Under eating leads you to:

  1. Inability to Build Muscle Mass
  2. Easily Retaining More Fat
  3. Less Metabolic Flexibility
  4. Lower Testosterone Levels

Safe to say you probably don’t want any of these four characteristics. With each of my clients we work specifically to improve these scenarios.

The currency of your metabolism is energy, and energy comes in by way of calories from food (and some drinks!) When the influx of calories slows and remains lower for a period of time, your metabolism has to create a budget. Very similar to how you’ve created a financial budget in the past, or currently have one now.

Building muscle is an energy expensive process. It’s costly, it’s also somewhat tied to performance. It costs energy for your body to synthesize new muscle tissue and create the neural, and physical adaptations that allow you to push more weight, reps, and sets that further facilitate progress and muscle growth. When energy (calories) is scarce, this process stops because your metabolism has to prioritize where that energy gets spent.

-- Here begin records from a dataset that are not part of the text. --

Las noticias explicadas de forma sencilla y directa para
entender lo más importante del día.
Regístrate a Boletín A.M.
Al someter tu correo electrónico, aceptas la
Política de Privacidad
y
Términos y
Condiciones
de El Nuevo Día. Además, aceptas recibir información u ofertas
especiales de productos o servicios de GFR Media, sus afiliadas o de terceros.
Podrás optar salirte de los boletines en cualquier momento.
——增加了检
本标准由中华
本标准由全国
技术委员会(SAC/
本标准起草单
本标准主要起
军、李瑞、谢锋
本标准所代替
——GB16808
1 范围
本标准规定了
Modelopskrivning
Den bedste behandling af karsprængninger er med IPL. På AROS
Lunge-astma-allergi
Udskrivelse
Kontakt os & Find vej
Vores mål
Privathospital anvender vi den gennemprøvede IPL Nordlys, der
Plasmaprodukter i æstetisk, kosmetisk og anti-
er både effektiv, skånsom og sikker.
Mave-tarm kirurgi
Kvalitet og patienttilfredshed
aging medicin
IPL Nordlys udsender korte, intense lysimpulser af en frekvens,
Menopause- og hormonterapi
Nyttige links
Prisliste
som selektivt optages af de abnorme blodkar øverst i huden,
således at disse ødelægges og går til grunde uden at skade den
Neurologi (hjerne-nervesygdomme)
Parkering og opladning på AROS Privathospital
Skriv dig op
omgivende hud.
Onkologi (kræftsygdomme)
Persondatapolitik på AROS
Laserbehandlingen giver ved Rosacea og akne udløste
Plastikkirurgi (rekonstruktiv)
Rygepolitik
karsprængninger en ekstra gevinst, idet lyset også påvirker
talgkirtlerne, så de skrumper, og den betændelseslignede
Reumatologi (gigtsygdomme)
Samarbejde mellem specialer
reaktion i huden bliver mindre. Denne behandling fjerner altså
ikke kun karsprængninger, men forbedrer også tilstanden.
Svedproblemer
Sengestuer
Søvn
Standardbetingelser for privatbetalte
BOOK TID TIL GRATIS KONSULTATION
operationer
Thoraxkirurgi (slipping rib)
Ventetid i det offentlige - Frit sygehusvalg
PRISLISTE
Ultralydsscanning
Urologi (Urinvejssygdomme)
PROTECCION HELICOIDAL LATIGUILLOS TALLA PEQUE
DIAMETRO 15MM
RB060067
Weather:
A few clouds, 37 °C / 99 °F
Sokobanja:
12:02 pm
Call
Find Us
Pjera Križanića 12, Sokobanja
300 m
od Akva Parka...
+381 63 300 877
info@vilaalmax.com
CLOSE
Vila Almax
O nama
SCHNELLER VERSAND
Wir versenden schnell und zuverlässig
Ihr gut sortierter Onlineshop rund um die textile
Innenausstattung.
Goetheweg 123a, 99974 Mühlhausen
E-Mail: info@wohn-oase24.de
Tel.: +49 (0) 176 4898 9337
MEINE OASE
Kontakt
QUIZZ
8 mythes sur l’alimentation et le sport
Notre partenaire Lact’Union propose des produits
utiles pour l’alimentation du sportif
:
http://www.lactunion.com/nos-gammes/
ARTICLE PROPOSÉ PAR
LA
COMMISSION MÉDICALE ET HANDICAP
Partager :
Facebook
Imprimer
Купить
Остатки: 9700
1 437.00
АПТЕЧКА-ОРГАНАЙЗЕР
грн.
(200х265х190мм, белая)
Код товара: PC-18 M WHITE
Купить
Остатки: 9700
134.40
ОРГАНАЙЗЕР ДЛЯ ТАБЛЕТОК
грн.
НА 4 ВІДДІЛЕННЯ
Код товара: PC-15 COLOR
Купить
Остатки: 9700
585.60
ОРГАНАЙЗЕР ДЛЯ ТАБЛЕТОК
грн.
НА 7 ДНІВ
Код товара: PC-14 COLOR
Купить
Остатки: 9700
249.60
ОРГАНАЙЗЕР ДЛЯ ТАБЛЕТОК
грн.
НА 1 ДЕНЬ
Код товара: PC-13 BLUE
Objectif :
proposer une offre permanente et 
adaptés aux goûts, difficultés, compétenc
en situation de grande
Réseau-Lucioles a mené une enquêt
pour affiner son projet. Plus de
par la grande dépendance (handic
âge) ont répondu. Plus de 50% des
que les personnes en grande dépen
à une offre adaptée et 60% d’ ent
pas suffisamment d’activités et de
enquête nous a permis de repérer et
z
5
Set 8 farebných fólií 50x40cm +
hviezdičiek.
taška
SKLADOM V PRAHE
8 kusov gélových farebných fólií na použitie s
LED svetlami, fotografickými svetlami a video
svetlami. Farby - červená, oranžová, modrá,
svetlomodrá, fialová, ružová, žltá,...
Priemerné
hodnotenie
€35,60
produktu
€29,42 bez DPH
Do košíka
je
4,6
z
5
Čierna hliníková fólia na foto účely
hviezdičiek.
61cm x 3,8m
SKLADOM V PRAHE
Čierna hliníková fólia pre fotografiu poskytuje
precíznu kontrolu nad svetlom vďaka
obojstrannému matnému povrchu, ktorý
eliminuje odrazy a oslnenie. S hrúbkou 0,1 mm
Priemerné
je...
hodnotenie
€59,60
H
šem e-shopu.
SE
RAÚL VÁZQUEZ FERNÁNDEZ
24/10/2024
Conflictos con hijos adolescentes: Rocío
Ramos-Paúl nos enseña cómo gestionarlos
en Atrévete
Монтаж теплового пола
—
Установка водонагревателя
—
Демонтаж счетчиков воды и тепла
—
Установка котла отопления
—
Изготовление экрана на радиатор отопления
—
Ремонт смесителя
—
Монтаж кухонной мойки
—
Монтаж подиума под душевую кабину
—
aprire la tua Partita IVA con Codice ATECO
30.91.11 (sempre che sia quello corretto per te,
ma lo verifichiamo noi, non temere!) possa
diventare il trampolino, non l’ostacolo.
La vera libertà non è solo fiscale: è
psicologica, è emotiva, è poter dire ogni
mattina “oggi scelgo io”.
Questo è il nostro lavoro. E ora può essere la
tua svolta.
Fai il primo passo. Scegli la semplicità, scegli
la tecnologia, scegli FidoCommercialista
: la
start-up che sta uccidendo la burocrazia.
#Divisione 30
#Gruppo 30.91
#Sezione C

Conversely to building muscle being nonessential, storing body fat is essential for survival. When you inadvertently send signals to your body that mimic a survival environment it creates adaptations that slow nonessential processes and conserves energy by storing instead of burning fat.

Flexibility or metabolic resiliency explains how stable your settling point is to normal fluctuation. When you’ve been chronically under-eating in an unsustainable manner to get in shape your metabolism is far from resilient, instead it becomes vulnerable to high calorie restaurant entrees, date nights, “free meals”, and other periods where you’re unable to maintain tightly coupled control.

If you’ve been maintaining your bodyweight at only 1800 calories and have a date night of 3,500 calories you’ve almost doubled your daily caloric intake which will cause a spike in weight. When you’re able to maintain that same exact body weight on 3,000+ calories you then reduce that same overage to under 500. Over time this has compounding positive or negative implications.

As a male, testosterone plays a much more important role than pretending you're tough and building muscle. Your energy levels, ability to recover from training, mood, mental health, and motivation are all just some of the many facets of your life that optimal testosterone helps regulate.

However, being able to recover from leg day, endless energy, and wanting to reproduce don’t qualify as essential by your metabolism during periods of low energy availability. This is why sex hormone levels are one of the first downregulatory adaptations that happen to your metabolism when you’ve been inadvertently under eating for an extended period of time.

The diet you feed yourself both in terms of quality and quantity impacts you on a level much deeper than you probably have realized up until now.

That is why making these connections and having these conversations is such a pivotal part of the Metabolic Performance Protocol. We want you to look good on the outside, but more importantly we want you to feel great on the inside.